On December 6, 2022, Burnham retired from professional football after nine seasons with the Lions.

===Season statistics===
| Receiving | | Regular season | | Playoffs | | | | | | | | | | |
| Year | Team | Games | Rec | Att | Yards | Avg | Long | TD | Games | No. | Yards | Avg | Long | TD |
| 2014 | BC | 2 | 6 | 12 | 113 | 18.8 | 35 | 1 | Did not participate due to injury | | | | | |
| 2015 | BC | 11 | 35 | 53 | 423 | 12.1 | 47 | 2 | 1 | 1 | 24 | 24 | 24 | 0 |
| 2016 | BC | 18 | 79 | 106 | 1,392 | 17.6 | 55 | 6 | 2 | 5 | 97 | 19.4 | 34 | 1 |
| 2017 | BC | 16 | 81 | 125 | 1,202 | 14.8 | 53 | 7 | Team did not qualify | | | | | |
| 2018 | BC | 18 | 67 | 109 | 1,029 | 15.4 | 55 | 9 | 1 | 3 | 35 | 11.7 | 12 | 0 |
| 2019 | BC | 17 | 100 | 146 | 1,492 | 14.9 | 56 | 11 | Team did not qualify | | | | | |
| 2020 | BC | Season cancelled | Season cancelled | | | | | | | | | | | |
| 2021 | BC | 14 | 67 | 93 | 965 | 14.4 | 61 | 5 | Team did not qualify | | | | | |
| 2022 | BC | 9 | 41 | 59 | 569 | 14.5 | 53 | 4 | 2 | 6 | 87 | 14.5 | 26 | 1 | |
| CFL totals | 105 | 476 | 703 | 7,212 | 15.2 | 61 | 42 | 6 | 15 | 243 | 16.2 | 34 | 2 | |

==Personal life==
Burnham's father, Lem Burnham, was a defensive lineman with the Philadelphia Eagles from 1977 to 1979. He also worked as the team psychologist for the Eagles, Philadelphia 76ers and Baltimore Orioles.

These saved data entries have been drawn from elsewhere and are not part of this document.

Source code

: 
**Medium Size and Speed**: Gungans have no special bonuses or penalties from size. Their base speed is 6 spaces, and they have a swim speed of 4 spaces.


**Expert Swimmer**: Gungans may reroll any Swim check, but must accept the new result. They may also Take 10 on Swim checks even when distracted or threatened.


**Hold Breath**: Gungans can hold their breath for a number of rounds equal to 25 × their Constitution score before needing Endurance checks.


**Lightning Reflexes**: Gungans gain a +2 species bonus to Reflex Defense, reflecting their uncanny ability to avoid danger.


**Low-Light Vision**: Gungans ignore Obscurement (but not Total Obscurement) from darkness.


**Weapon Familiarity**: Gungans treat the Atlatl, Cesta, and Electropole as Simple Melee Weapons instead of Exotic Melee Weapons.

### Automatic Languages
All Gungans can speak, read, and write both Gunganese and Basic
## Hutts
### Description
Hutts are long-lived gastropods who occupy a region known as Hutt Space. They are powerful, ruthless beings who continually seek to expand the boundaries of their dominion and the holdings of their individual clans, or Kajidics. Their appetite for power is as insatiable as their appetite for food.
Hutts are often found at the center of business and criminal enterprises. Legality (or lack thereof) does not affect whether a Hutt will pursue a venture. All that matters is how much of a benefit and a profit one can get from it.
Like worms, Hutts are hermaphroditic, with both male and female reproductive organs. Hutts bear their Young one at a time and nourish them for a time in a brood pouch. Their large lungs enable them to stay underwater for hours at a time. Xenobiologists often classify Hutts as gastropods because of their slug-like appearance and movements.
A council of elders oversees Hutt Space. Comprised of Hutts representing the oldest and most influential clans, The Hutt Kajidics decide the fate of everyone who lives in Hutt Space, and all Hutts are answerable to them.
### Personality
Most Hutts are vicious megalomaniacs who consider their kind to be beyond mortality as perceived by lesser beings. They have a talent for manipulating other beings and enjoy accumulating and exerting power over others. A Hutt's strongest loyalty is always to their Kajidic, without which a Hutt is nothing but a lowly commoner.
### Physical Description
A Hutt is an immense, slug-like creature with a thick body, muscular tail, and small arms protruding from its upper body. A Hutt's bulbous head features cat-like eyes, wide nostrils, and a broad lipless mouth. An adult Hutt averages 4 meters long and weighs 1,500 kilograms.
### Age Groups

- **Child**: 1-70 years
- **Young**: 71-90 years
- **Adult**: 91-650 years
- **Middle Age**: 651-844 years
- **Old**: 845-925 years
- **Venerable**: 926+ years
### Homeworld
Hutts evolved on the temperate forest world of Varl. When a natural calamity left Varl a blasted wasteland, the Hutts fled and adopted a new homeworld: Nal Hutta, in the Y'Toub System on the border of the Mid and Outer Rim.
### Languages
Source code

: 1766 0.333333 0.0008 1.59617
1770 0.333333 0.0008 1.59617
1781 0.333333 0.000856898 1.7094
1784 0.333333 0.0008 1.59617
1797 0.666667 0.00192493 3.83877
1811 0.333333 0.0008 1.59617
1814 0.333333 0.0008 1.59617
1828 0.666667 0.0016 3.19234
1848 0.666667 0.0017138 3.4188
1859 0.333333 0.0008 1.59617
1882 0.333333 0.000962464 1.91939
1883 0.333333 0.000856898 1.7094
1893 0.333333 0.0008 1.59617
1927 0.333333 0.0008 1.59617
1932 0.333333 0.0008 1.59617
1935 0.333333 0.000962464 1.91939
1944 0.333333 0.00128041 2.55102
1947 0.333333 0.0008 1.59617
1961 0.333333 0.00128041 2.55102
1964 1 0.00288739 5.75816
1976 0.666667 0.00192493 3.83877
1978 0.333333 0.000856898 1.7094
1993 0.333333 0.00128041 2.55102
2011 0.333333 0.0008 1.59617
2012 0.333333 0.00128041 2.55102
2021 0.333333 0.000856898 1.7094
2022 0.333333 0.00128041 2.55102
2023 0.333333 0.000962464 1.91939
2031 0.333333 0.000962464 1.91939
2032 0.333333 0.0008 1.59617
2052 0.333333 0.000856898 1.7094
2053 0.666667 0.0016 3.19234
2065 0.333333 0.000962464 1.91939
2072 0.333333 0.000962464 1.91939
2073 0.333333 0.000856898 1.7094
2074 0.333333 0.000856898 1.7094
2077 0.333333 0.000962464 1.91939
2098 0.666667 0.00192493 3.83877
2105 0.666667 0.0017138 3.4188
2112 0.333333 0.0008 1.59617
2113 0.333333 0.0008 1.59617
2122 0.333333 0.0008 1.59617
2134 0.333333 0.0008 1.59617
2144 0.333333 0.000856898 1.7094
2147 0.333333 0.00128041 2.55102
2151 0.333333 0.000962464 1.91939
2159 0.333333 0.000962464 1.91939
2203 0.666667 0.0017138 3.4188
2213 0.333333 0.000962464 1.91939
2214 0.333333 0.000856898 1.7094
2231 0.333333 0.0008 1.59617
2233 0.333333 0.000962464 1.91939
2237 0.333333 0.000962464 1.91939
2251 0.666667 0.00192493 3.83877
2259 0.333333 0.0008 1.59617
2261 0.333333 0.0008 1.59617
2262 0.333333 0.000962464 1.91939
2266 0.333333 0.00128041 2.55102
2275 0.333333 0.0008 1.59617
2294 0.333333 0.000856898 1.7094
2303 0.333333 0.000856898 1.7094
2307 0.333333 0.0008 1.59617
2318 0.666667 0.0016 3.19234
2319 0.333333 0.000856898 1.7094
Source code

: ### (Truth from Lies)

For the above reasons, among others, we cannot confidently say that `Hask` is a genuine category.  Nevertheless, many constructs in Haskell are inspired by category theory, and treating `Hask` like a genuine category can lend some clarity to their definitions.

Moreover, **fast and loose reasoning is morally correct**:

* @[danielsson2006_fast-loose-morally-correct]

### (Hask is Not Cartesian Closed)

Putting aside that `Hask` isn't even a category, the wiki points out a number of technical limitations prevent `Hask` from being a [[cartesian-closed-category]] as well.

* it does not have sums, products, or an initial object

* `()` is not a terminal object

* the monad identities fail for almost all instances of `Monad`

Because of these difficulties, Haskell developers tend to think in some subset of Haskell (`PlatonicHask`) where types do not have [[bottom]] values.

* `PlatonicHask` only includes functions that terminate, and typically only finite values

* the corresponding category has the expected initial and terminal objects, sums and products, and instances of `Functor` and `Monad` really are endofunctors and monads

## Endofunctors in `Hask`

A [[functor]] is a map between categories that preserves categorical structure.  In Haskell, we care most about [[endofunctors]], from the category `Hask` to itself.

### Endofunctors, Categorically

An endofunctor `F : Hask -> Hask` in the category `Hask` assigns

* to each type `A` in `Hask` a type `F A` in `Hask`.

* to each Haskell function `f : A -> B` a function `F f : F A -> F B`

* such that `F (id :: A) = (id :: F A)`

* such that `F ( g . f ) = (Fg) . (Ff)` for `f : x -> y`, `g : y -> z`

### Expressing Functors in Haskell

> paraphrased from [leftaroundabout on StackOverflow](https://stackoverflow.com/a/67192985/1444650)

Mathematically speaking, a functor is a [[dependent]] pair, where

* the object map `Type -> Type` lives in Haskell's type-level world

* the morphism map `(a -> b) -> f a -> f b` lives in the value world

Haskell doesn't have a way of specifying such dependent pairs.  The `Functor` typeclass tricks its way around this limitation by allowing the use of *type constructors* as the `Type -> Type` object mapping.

His brother, Lewis, played college football for the North Carolina Tar Heels. He also has two sisters, the eldest Shannon, attended Saint Francis University in Loretto, Pennsylvania on a basketball scholarship, Kara attended Montclair University in New Jersey where she played both basketball and volleyball. Bryan married his wife, Aubrey Burnham, in April 2018. They currently reside in Oklahoma.